(Reading text begins)
A Way to Import SAS Data to R With All the Formats and Labels

If you have a SAS .sas7bdat file with your data and want to open it in R, this is one way to do it.

Write a separate file with your formats.

The formats need to be on a separate .sas7bdat or sas7bcat file. Use proc format with cntlout option.

Use stat/transfer to create the .Rdata file.

You will need stat/transfer version 9 to make a .Rdata file. To get the formats, go to the Options (3) tab and go under "Reading SAS value labels." Put the path and filename of the formats file you created in the last step.

Load the new data frame into R.

In R, type, load("newfilename.rdata"). This will load the data frame into memory. The name of the data frame is whatever you named it in stat/transfer, on the Transfer tab in the Table field. If you don't remember what you named it, after you load the data frame, type ls() (with empty parentheses) to get a list of objects currently in memory.

Label the variables with the labels you had in the SAS file and apply the formats.
(Reading text ends)
Activity 1:
Retype the stretch of the rows from the line containing "Уж больно там все хорощо" through the end of the rows, including both ends.
The SAS import text and the rows are unrelated material.
(Supplied material begins)
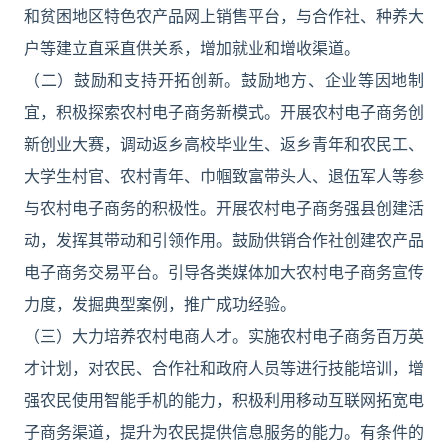
和贫困地区特色农产品网上销售平台，与合作社、种养大
户等建立直采直供关系，增加就业和增收渠道。
（二）鼓励和支持开拓创新。鼓励地方、企业等因地制
宜，积极探索农村电子商务新模式。开展农村电子商务创
新创业大赛，调动返乡高校毕业生、返乡青年和农民工、
大学生村官、农村青年、巾帼致富带头人、退伍军人等参
与农村电子商务的积极性。开展农村电子商务强县创建活
动，发挥其带动和引领作用。鼓励供销合作社创建农产品
电子商务交易平台。引导各类媒体加大农村电子商务宣传
力度，发掘典型案例，推广成功经验。
（三）大力培养农村电商人才。实施农村电子商务百万英
才计划，对农民、合作社和政府人员等进行技能培训，增
强农民使用智能手机的能力，积极利用移动互联网拓宽电
子商务渠道，提升为农民提供信息服务的能力。有条件的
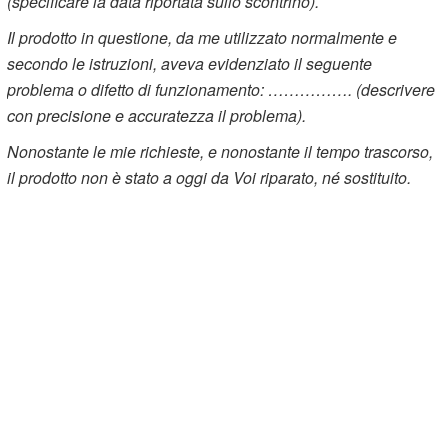
(specificare la data riportata sullo scontrino).
Il prodotto in questione, da me utilizzato normalmente e
secondo le istruzioni, aveva evidenziato il seguente
problema o difetto di funzionamento: ……………. (descrivere
con precisione e accuratezza il problema).
Nonostante le mie richieste, e nonostante il tempo trascorso,
il prodotto non è stato a oggi da Voi riparato, né sostituito.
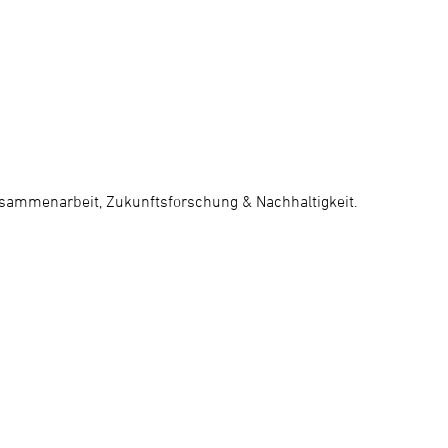
usammenarbeit, Zukunftsforschung & Nachhaltigkeit.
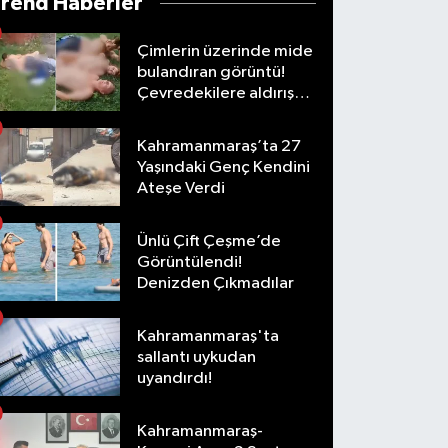
Trend Haberler
Çimlerin üzerinde mide
bulandıran görüntü!
Çevredekilere aldırış
etmediler
Kahramanmaraş’ta 27
Yaşındaki Genç Kendini
Ateşe Verdi
Ünlü Çift Çeşme’de
Görüntülendi!
Denizden Çıkmadılar
Kahramanmaraş'ta
sallantı uykudan
uyandırdı!
Kahramanmaraş-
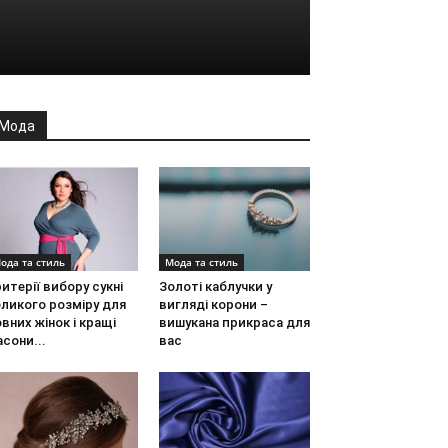
Мода
ода та стиль
Мода та стиль
итерії вибору сукні
Золоті каблучки у
ликого розміру для
вигляді корони –
вних жінок і кращі
вишукана прикраса для
сони...
вас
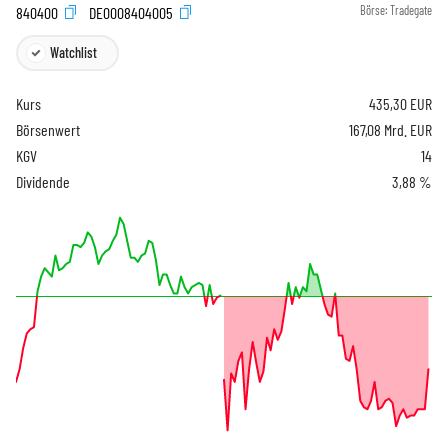
840400
DE0008404005
Börse:
Tradegate
Watchlist
Kurs
435,30
EUR
Börsenwert
167,08 Mrd. EUR
KGV
14
Dividende
3,88 %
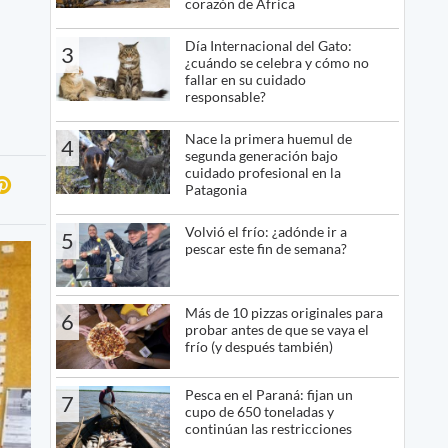
corazón de África
Día Internacional del Gato:
3
¿cuándo se celebra y cómo no
fallar en su cuidado
responsable?
Nace la primera huemul de
4
segunda generación bajo
cuidado profesional en la
Patagonia
Volvió el frío: ¿adónde ir a
5
pescar este fin de semana?
Más de 10 pizzas originales para
6
probar antes de que se vaya el
frío (y después también)
Pesca en el Paraná: fijan un
7
cupo de 650 toneladas y
continúan las restricciones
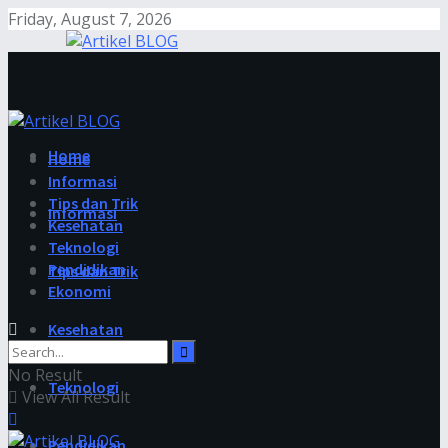
Friday, August 7, 2026
Home
Home
Informasi
Tips dan Trik
Informasi
Kesehatan
Teknologi
Pendidikan
Tips dan Trik
Ekonomi
Kesehatan
No Result
Teknologi
View All Result
Pendidikan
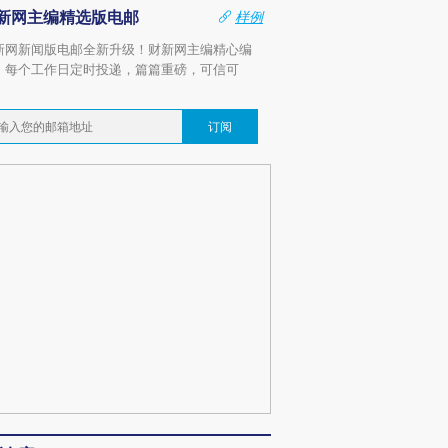
新网主编精选版电邮
样例
新网新闻版电邮全新升级！财新网主编精心编
，每个工作日定时投递，篇篇重磅，可信可
。
订阅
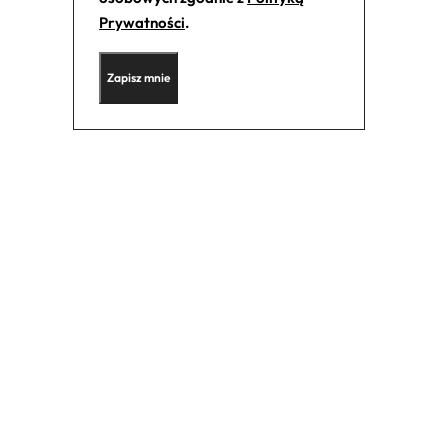
Prywatności
.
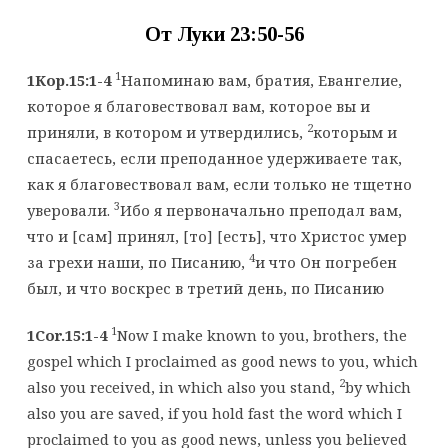
От Луки 23:5
0-56
1
1Кор.15:1-4
Напоминаю вам, братия, Евангелие,
которое я благовествовал вам, которое вы и
2
приняли, в котором и утвердились,
которым и
спасаетесь, если преподанное удерживаете так,
как я благовествовал вам, если только не тщетно
3
уверовали.
Ибо я первоначально преподал вам,
что и [сам] принял, [то] [есть], что Христос умер
4
за грехи наши, по Писанию,
и что Он погребен
был, и что воскрес в третий день, по Писанию
1
1Cor.15:1-4
Now I make known to you, brothers, the
gospel which I proclaimed as good news to you, which
2
also you received, in which also you stand,
by which
also you are saved, if you hold fast the word which I
proclaimed to you as good news, unless you believed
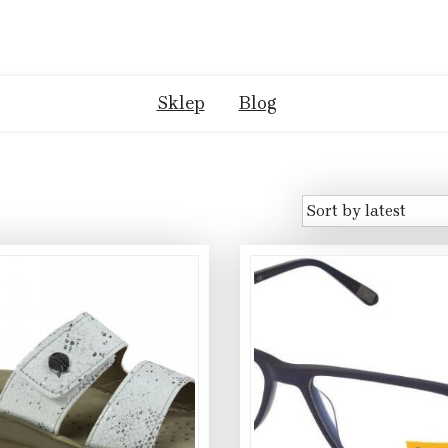
Sklep
Blog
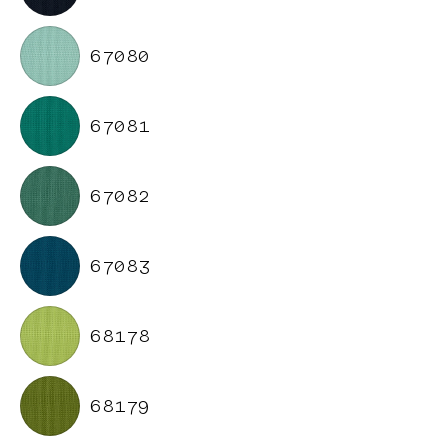
67080
67081
67082
67083
68178
68179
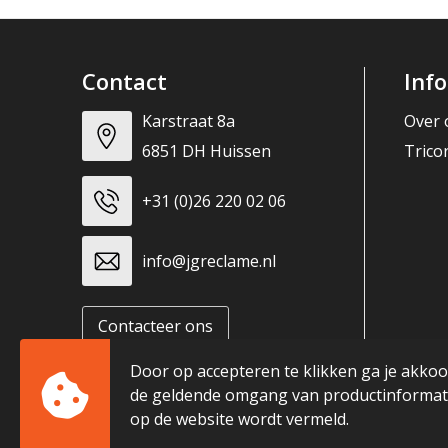
Contact
Inf
Karstraat 8a
Over 
6851 DH Huissen
Trico
+31 (0)26 220 02 06
info@jgreclame.nl
Contacteer ons
Door op accepteren te klikken ga je akko
de geldende omgang van productinformati
op de website wordt vermeld.
© Copyright JG Reclame 2023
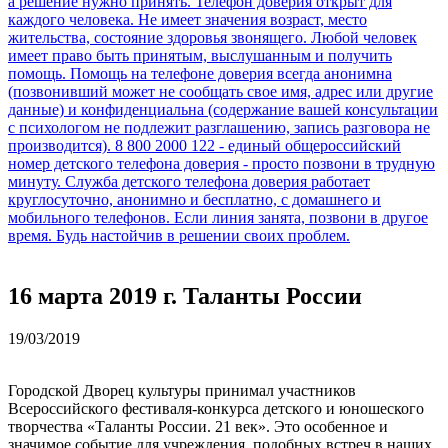
16 марта 2019 г. Таланты России
19/03/2019
Городской Дворец культуры принимал участников
Всероссийского фестиваля-конкурса детского и юношеского
творчества «Таланты России. 21 век». Это особенное и
значимое событие для учреждения, подобных встреч в наших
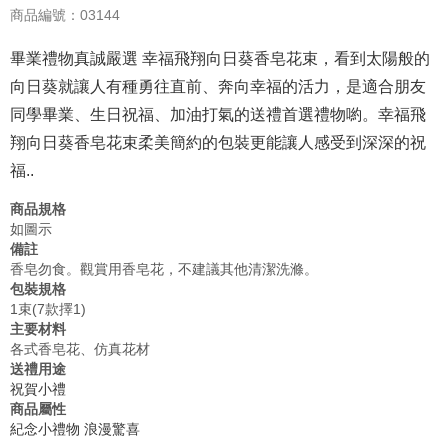
商品編號：03144
畢業禮物真誠嚴選 幸福飛翔向日葵香皂花束，看到太陽般的
向日葵就讓人有種勇往直前、奔向幸福的活力，是適合朋友
同學畢業、生日祝福、加油打氣的送禮首選禮物喲。幸福飛
翔向日葵香皂花束柔美簡約的包裝更能讓人感受到深深的祝
福..
商品規格
如圖示
備註
香皂勿食。觀賞用香皂花，不建議其他清潔洗滌。
包裝規格
1束(7款擇1)
主要材料
各式香皂花、仿真花材
送禮用途
祝賀小禮
商品屬性
紀念小禮物
浪漫驚喜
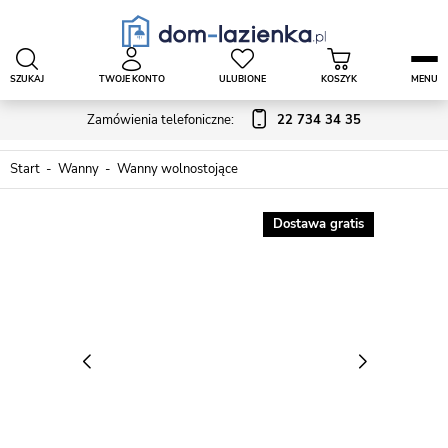
SZUKAJ
TWOJE KONTO
ULUBIONE
KOSZYK
MENU
Zamówienia telefoniczne:
22 734 34 35
Start
Wanny
Wanny wolnostojące
Dostawa gratis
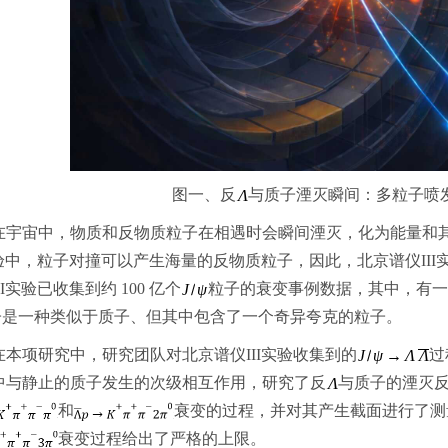
图一、反
与质子湮灭瞬间：多粒子喷
宙中，物质和反物质粒子在相遇时会瞬间湮灭，化为能量和其
I实验中，粒子对撞可以产生海量的反物质粒子，因此，北京谱仪II
II实验已收集到约 100 亿个
粒子的衰变事例数据，其中，有一
子是一种类似于质子、但其中包含了一个奇异夸克的粒子。
项研究中，研究团队对北京谱仪III实验收集到的
过
中与静止的质子发生的次级相互作用，研究了反
与质子的湮灭
和
衰变的过程，并对其产生截面进行了测量，分
衰变过程给出了严格的上限。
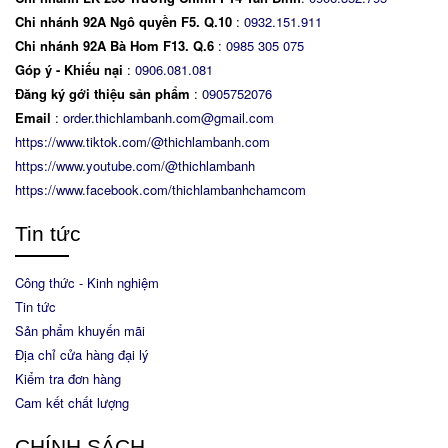
Chi nhánh 92A Ngô quyền F5. Q.10
:
0932.151.911
Chi nhánh 92A Bà Hom F13. Q.6
:
0
985 305 075
Góp ý - Khiếu nại
:
0906.081.081
Đăng ký gới thiệu sản phẩm
:
0905752076
Email
:
order.thichlambanh.com@gmail.com
https://www.tiktok.com/@thichlambanh.com
https://www.youtube.com/@thichlambanh
https://www.facebook.com/thichlambanhchamcom
Tin tức
Công thức - Kinh nghiệm
Tin tức
Sản phẩm khuyến mãi
Địa chỉ cửa hàng đại lý
Kiểm tra đơn hàng
Cam kết chất lượng
CHÍNH SÁCH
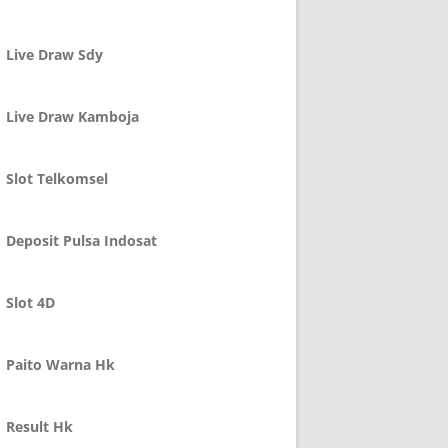
Live Draw Sdy
Live Draw Kamboja
Slot Telkomsel
Deposit Pulsa Indosat
Slot 4D
Paito Warna Hk
Result Hk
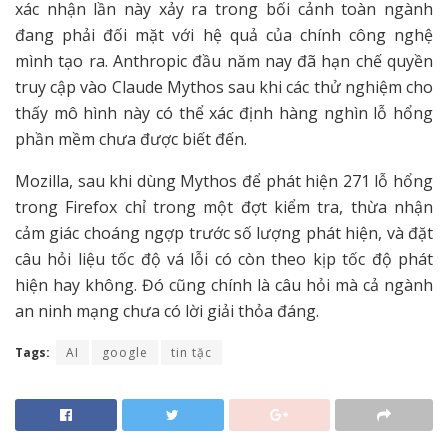
xác nhận lần này xảy ra trong bối cảnh toàn ngành
đang phải đối mặt với hệ quả của chính công nghệ
mình tạo ra. Anthropic đầu năm nay đã hạn chế quyền
truy cập vào Claude Mythos sau khi các thử nghiệm cho
thấy mô hình này có thể xác định hàng nghìn lỗ hổng
phần mềm chưa được biết đến.
Mozilla, sau khi dùng Mythos để phát hiện 271 lỗ hổng
trong Firefox chỉ trong một đợt kiểm tra, thừa nhận
cảm giác choáng ngợp trước số lượng phát hiện, và đặt
câu hỏi liệu tốc độ vá lỗi có còn theo kịp tốc độ phát
hiện hay không. Đó cũng chính là câu hỏi mà cả ngành
an ninh mạng chưa có lời giải thỏa đáng.
Tags:
AI
google
tin tặc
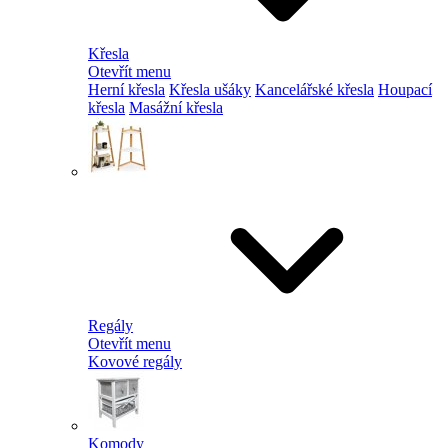
Křesla
Otevřít menu
Herní křesla
Křesla ušáky
Kancelářské křesla
Houpací
křesla
Masážní křesla
Regály
Otevřít menu
Kovové regály
Komody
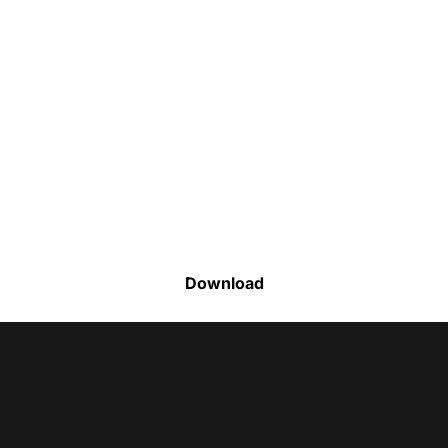
Faça o download da nossa lista completa
de estoque e tenha acesso a todos os
produtos disponíveis
Download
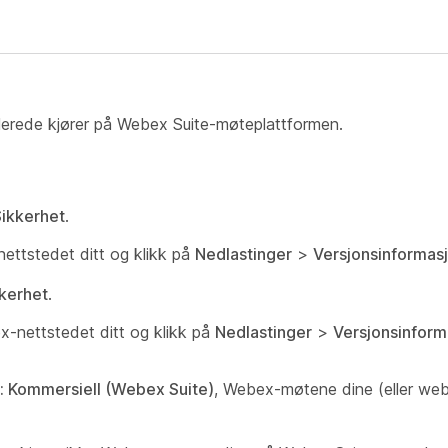
lerede kjører på Webex Suite-møteplattformen.
Sikkerhet
.
nettstedet ditt og klikk på
Nedlastinger
>
Versjonsinformas
kerhet
.
ex-nettstedet ditt og klikk på
Nedlastinger
>
Versjonsinform
m: Kommersiell (Webex Suite)
, Webex-møtene dine (eller web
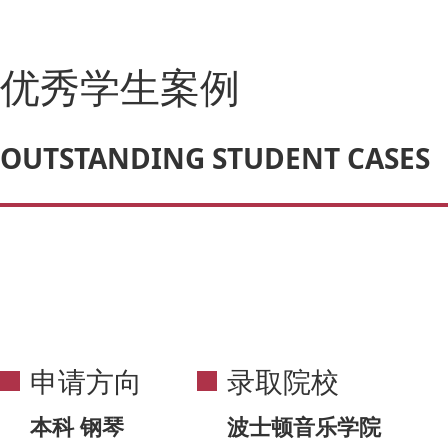
优秀学生案例
OUTSTANDING STUDENT CASES
申请方向
录取院校
本科 钢琴
波士顿音乐学院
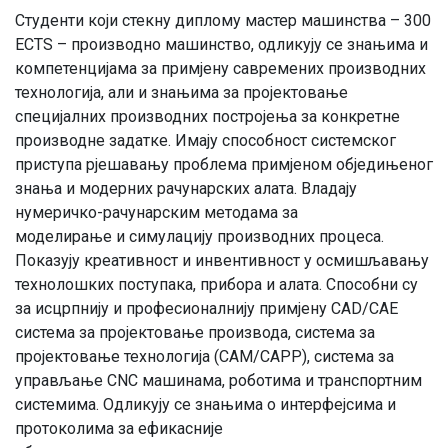
Студенти који стекну диплому мастер машинства – 300
ECTS – производно машинство, одликују се знањима и
компетенцијама за примјену савремених производних
технологија, али и знањима за пројектовање
специјалних производних постројења за конкретне
производне задатке. Имају способност системског
приступа рјешавању проблема примјеном обједињеног
знања и модерних рачунарских алата. Владају
нумеричко-рачунарским методама за
моделирање и симулацију производних процеса.
Показују креативност и инвентивност у осмишљавању
технолошких поступака, прибора и алата. Способни су
за исцрпнију и професионалнију примјену CAD/CAE
система за пројектовање производа, система за
пројектовање технологија (CAM/CAPP), система за
управљање CNC машинама, роботима и транспортним
системима. Одликују се знањима о интерфејсима и
протоколима за ефикасније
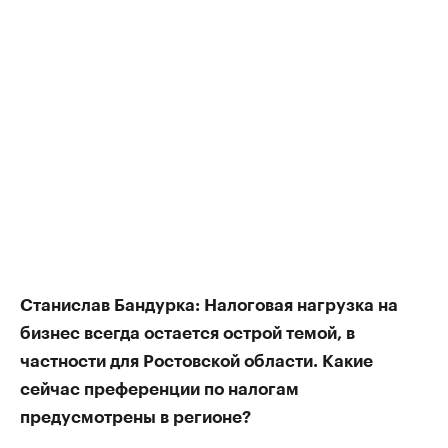
Станислав Бандурка: Налоговая нагрузка на
бизнес всегда остается острой темой, в
частности для Ростовской области. Какие
сейчас преференции по налогам
предусмотрены в регионе?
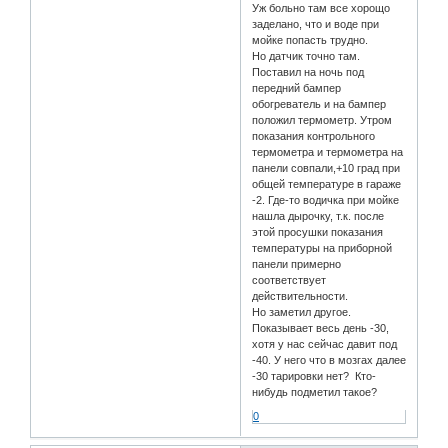
Уж больно там все хорощо
заделано, что и воде при
мойке попасть трудно.
Но датчик точно там.
Поставил на ночь под
передний бампер
обогреватель и на бампер
положил термометр. Утром
показания контрольного
термометра и термометра на
панели совпали,+10 град при
общей температуре в гараже
-2. Где-то водичка при мойке
нашла дырочку, т.к. после
этой просушки показания
температуры на приборной
панели примерно
соответствует
действительности.
Но заметил другое.
Показывает весь день -30,
хотя у нас сейчас давит под
-40. У него что в мозгах далее
-30 тарировки нет? Кто-
нибудь подметил такое?
0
(Supplied material ends)
Activity 2:
Write out the stretch of the SAS import text from "The formats need" through "currently in memory." again, switching "stat/transfer" to "Stat/Transfer" wherever it occurs.

Exercise solution 1:
Уж больно там все хорощо
заделано, что и воде при
мойке попасть трудно.
Но датчик точно там.
Поставил на ночь под
передний бампер
обогреватель и на бампер
положил термометр. Утром
показания контрольного
термометра и термометра на
панели совпали,+10 град при
общей температуре в гараже
-2. Где-то водичка при мойке
нашла дырочку, т.к. после
этой просушки показания
температуры на приборной
панели примерно
соответствует
действительности.
Но заметил другое.
Показывает весь день -30,
хотя у нас сейчас давит под
-40. У него что в мозгах далее
-30 тарировки нет? Кто-
нибудь подметил такое?
0

Exercise solution 2:
The formats need to be on a separate .sas7bdat or sas7bcat file. Use proc format with cntlout option.

Use Stat/Transfer to create the .Rdata file.

You will need Stat/Transfer version 9 to make a .Rdata file. To get the formats, go to the Options (3) tab and go under "Reading SAS value labels." Put the path and filename of the formats file you created in the last step.

Load the new data frame into R.

In R, type, load("newfilename.rdata"). This will load the data frame into memory. The name of the data frame is whatever you named it in Stat/Transfer, on the Transfer tab in the Table field. If you don't remember what you named it, after you load the data frame, type ls() (with empty parentheses) to get a list of objects currently in memory.